Hicrî takvim, İslami, Müslüman ya da Arap takvimi, 1 yılı 354 ya da 355 gün olan ve 12 kamerî aydan oluşan, İslam peygamberi Hz. Muhammed'in (SAV)'in Mekke'den Medine'ye hicretini başlangıç yılı kabul eden ve Ay'ın Dünya çevresinde dolanımını esas alan bir takvim sistemidir. Resmi olarak Afganistan ve İran tarafından kullanılmaktadır. Hicretin, Muharrem ayı yani takvimin başlangıç günü ya da ayıyla bir ilgisi yoktur.

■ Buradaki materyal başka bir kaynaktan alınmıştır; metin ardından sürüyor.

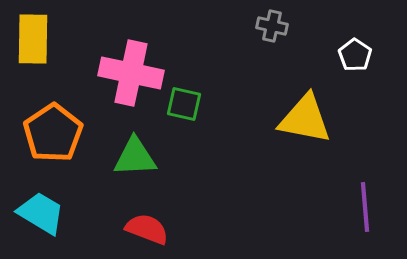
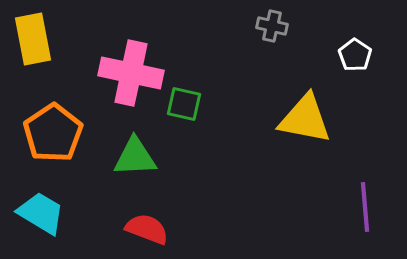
yellow rectangle: rotated 12 degrees counterclockwise
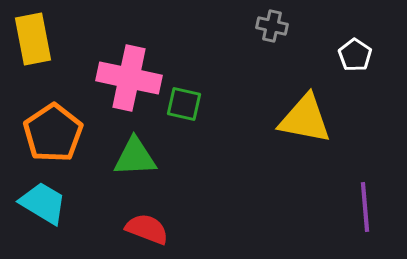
pink cross: moved 2 px left, 5 px down
cyan trapezoid: moved 2 px right, 10 px up
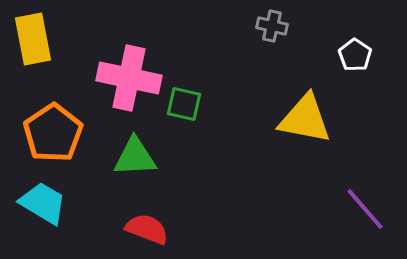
purple line: moved 2 px down; rotated 36 degrees counterclockwise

Hicri takvim miladi takvimin tarihine göre 16 temmuz 622' de başlamış oldu. Miladi takvim ile hicri takvim arasında takriben 11 günlük fark vardır. Ortalama 35 yılda bir iki takvim arasındaki fark bir yıl azalmaktadır. Yani kameri takvimden yıllık olarak doğan farklar 35 yılda bir yıla ulaşmaktadır.
Kameri takvime göre yapılan bayram kutlamaları ve diğer anma törenlerinin tarihleri her yıl değişmektedir. Hicreti kutluyoruz mesela. Miladi takvime göre 35 farklı güne tekabül etmektedir. Ramazan ve Kurban Bayramları'nda olduğu gibi. Bunun hikmetinin ne olduğunu araştirmak lâzım.

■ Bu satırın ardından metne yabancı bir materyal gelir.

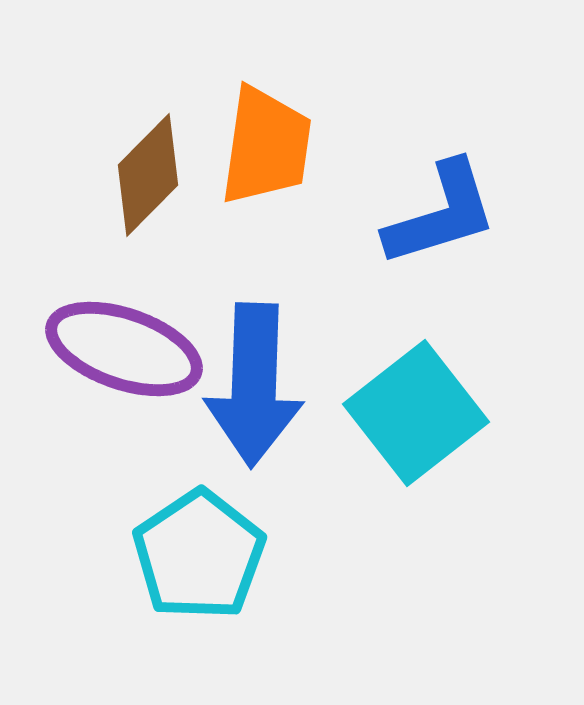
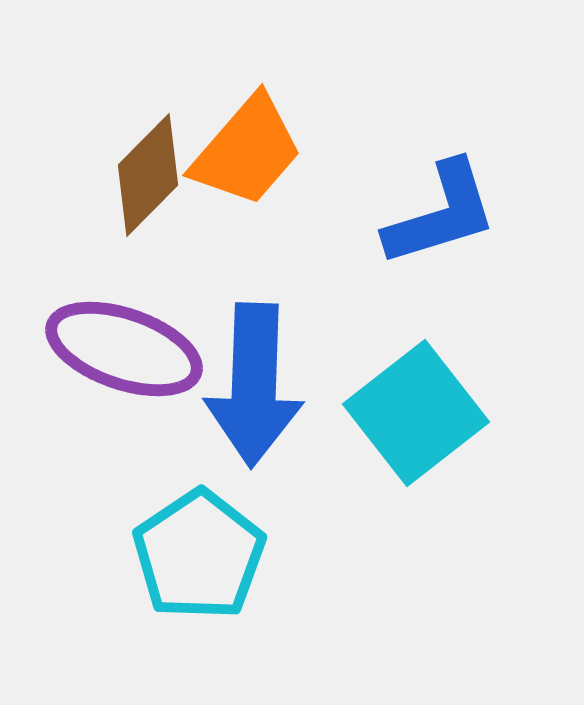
orange trapezoid: moved 19 px left, 5 px down; rotated 33 degrees clockwise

Dinin yeniden inşası gibi bir kavram girdi dini literatüre. Bu bağlamda dünya ile daha iyi entekre olmak için milâdi takvimi esas almak daha isabetli olur diye düşünüyorum. Ayrıca Peygamberimiz (sav) hicretin yıl dönümünü kutluyor muydu?

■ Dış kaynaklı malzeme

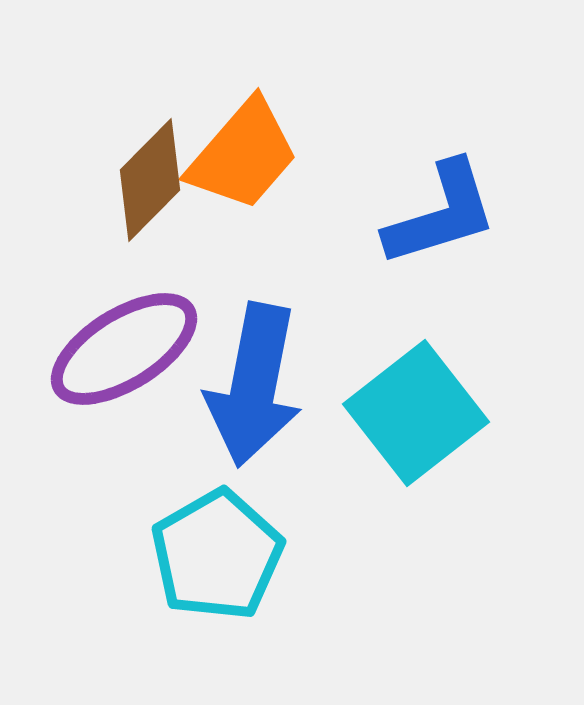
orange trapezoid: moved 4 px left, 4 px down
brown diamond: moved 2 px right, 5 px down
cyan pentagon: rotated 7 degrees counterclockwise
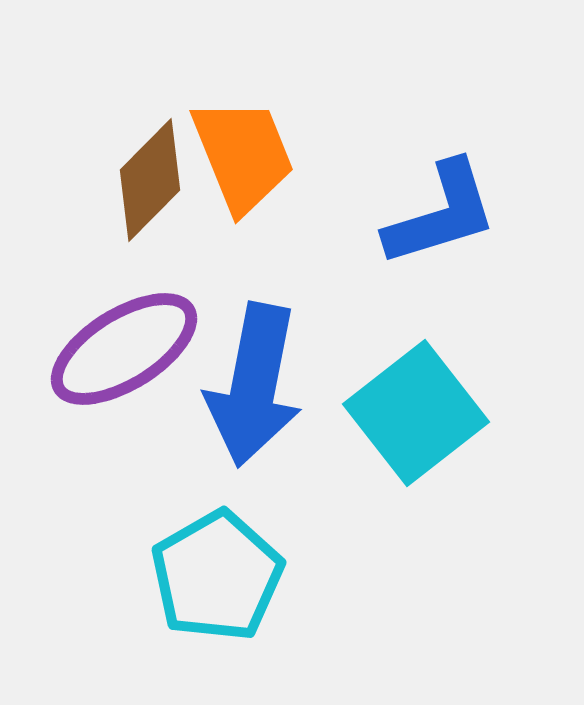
orange trapezoid: rotated 63 degrees counterclockwise
cyan pentagon: moved 21 px down
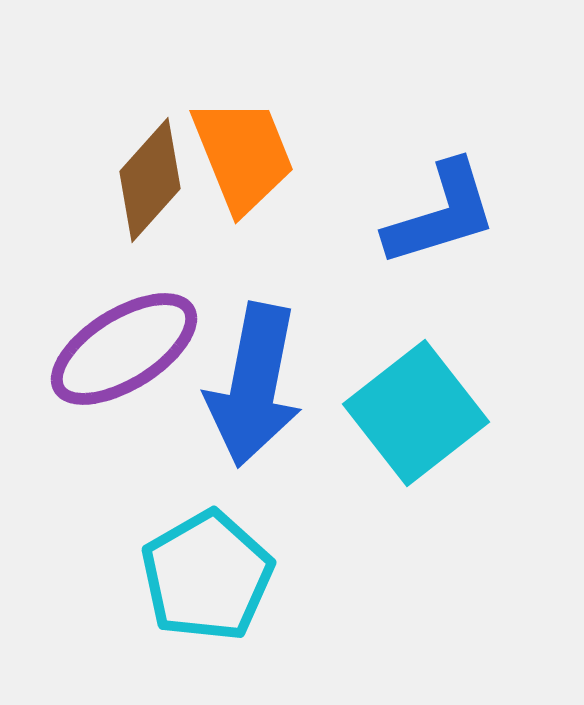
brown diamond: rotated 3 degrees counterclockwise
cyan pentagon: moved 10 px left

Konumuza dönersek; Hicri yılbaşı ne zaman diye baktığımızda şuan ülkemizde kullandığımız Miladi takvime göre belirleme yapmamız daha kolaydır. 26 Haziran 2025 Perşembe günü Hicri takvime göre 1447 yılının yılbaşıdır. 1 Muharrem 1447, 26 Haziran 2025'tir. Bizim âlimlerimiz kavramlardan yeni manalar çıkarma peşindeler. Öyle ki tabiatta meydana gelen değişmeleri bile hicret olarak kabul ediyorlar. Kış mevsiminden sonra ilkbahar mevsimi gelir. Bizim muhterem ilahiyatçılarımız " kış mevsimi ilkbahara hicret etti" diyorlar. Bir kulda zuhur eden her olumlu gelişme hicret olarak nitelendiriliyor. Şu akarken yolunu bulmasını da nerde ise suyun hicreti olarak bize aktaracaklar. Bir kelimeyi ya da kavramı mübalâğalı anlatırken diğer kavramları hiçe saymak, inların anlamlarını oradan alıp vurgulamaya çalışılan mübalağalı anlatımın üzerine koymak aslında bir anlatım bozukluğudur. Taşları yerinden oynatarak nereye varmaya çalışıyorsunuz? Derin insanlar olduğunuzu mu ortaya koymaya çalışıyorsunuz. İnsan bilinen malzemeleri oraya buraya taşıyarak derinleşmez. Yeni malzeme bulmak için farklı yerlere gidip araştırmak ve bir şeyler keşfetmekle derinlik olur. Bir doğa olayını hicret olarak nitelendirmek manasızdır.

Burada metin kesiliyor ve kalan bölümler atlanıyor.